O assassino em mim (The killer inside me, 2010)

Entre tantos e tantos filmes desconhecidos na prateleira da locadora, resolvi que era hora de enfim tentar “O Assassino em mim (The killer inside me, 2010)”. Já havia deixado passar entre as opções algumas vezes. Mesmo vendo no elenco alguns nomes mais conhecidos como Jessica Alba e Kate Hudson, não me animava em assistir esse filme. Mas pra minha surpresa o filme está entre médio e bom. E isso, pasmem, é bom sinal.

Lou Ford: mau mesmo.

Lou Ford: mau mesmo.

A coisa toda se passa ali pelos anos cinquenta, no interior do Texas até onde consegui perceber. Uma cidadezinha de interior, pacata e sem muita novidade em seu dia a dia. Lou Ford (Casey Affleck) é assistente do Xerife Bob Maples (Tom Bower) e como tal, recebe a tarefa de conduzir a retirada “amistosa” de uma garota de programa da cidade. Ao que parece Joyce Lakeland (Jessica Alba) estava envolvida com o filho de um empresário local e a família queria dar um fim nisso. Lou se torna o mediador da coisa toda. Porém, ele tem interesses próprios nessa história e vai tentar conduzir a situação para alcançar seu objetivo: vingança.

▶ [TAREFA ATRIBUÍDA]
Escreva a continuação da resenha sobre o filme “O assassino em mim”, começando logo após a última frase.

▶ [MATERIAL DE ORIGEM]
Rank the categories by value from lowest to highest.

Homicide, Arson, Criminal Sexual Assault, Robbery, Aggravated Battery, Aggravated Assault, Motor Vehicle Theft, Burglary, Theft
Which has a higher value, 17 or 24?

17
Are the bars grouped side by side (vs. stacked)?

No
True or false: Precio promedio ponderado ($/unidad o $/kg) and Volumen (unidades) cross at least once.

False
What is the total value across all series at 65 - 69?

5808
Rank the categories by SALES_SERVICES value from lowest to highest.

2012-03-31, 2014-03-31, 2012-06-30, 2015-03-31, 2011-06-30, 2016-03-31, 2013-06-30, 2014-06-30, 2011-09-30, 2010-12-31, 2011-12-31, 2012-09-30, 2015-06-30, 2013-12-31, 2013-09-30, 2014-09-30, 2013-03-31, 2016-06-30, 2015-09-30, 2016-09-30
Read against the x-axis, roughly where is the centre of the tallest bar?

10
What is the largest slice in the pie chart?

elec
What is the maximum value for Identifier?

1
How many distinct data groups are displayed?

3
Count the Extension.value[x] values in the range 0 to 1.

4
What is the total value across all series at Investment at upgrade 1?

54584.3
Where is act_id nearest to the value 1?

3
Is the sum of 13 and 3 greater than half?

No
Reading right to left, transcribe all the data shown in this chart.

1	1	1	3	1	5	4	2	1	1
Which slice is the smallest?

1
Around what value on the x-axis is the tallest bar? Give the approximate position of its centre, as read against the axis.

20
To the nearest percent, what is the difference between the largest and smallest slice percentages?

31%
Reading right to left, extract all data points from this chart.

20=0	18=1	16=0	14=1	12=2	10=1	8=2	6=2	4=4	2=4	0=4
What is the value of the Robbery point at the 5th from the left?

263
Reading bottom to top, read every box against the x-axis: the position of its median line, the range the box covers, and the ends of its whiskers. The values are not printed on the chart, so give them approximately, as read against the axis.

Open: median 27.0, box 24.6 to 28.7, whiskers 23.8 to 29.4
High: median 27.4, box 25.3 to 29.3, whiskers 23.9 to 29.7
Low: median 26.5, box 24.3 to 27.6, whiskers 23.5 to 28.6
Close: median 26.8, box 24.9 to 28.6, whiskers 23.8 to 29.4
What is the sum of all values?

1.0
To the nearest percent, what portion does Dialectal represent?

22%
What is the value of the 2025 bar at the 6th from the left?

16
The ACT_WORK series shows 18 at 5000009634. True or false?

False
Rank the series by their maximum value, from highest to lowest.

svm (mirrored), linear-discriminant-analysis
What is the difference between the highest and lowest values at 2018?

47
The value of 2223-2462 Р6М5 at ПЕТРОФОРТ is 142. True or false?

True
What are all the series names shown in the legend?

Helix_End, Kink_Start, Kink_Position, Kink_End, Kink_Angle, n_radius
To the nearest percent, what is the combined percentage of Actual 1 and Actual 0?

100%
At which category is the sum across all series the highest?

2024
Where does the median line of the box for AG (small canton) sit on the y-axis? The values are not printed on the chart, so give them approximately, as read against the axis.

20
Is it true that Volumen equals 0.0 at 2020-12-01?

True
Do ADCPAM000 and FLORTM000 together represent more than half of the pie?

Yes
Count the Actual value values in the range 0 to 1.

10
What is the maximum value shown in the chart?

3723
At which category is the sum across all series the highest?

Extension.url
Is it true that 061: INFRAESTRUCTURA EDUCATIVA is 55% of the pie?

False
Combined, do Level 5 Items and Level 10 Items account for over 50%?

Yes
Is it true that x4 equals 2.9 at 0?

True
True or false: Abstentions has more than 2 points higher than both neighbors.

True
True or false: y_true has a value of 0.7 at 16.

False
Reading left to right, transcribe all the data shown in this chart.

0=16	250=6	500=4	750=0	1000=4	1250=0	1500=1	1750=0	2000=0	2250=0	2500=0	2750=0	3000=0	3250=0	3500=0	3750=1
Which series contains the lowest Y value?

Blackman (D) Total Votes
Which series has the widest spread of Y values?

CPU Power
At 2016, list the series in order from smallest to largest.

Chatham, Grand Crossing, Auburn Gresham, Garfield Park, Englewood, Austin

▶ [RESPOSTA ESPERADA]
O filme realmente foi uma surpresa. Boa surpresa. O que de início parece uma história meio lenta sobre um triângulo amoroso, torna-se um sequência extremamente violenta de psicose, onde Lou mostra aos poucos o quanto é frio e capaz de matar sem motivo. Durante o desenrolar da trama, por várias vezes, você é levado a crer que há um bom motivo para que Lou siga em frente com o plano de vingança, mas a frieza do personagem frente aos acontecimentos mostra claramente uma mente extremamente doente que só precisa saciar sua fome de matar, mais nada. A atuação de Casey nesse filme, e ressalto que não gosto muito do trabalho dele, foi ótima.

Mesmo entre vários filmes que já assisti com cenas fortes de morte e espancamento esse se destacou. O assassino aqui não era passional, mas cometia seus assassinatos de maneira muito pessoal. Isso chegou a perturbar um pouco. Nem assistindo Dexter (que aliás é sensacional) me senti desse jeito. É um filme forte e que apesar de eu ter gostado, pode assustar algumas pessoas que não curtem o gênero.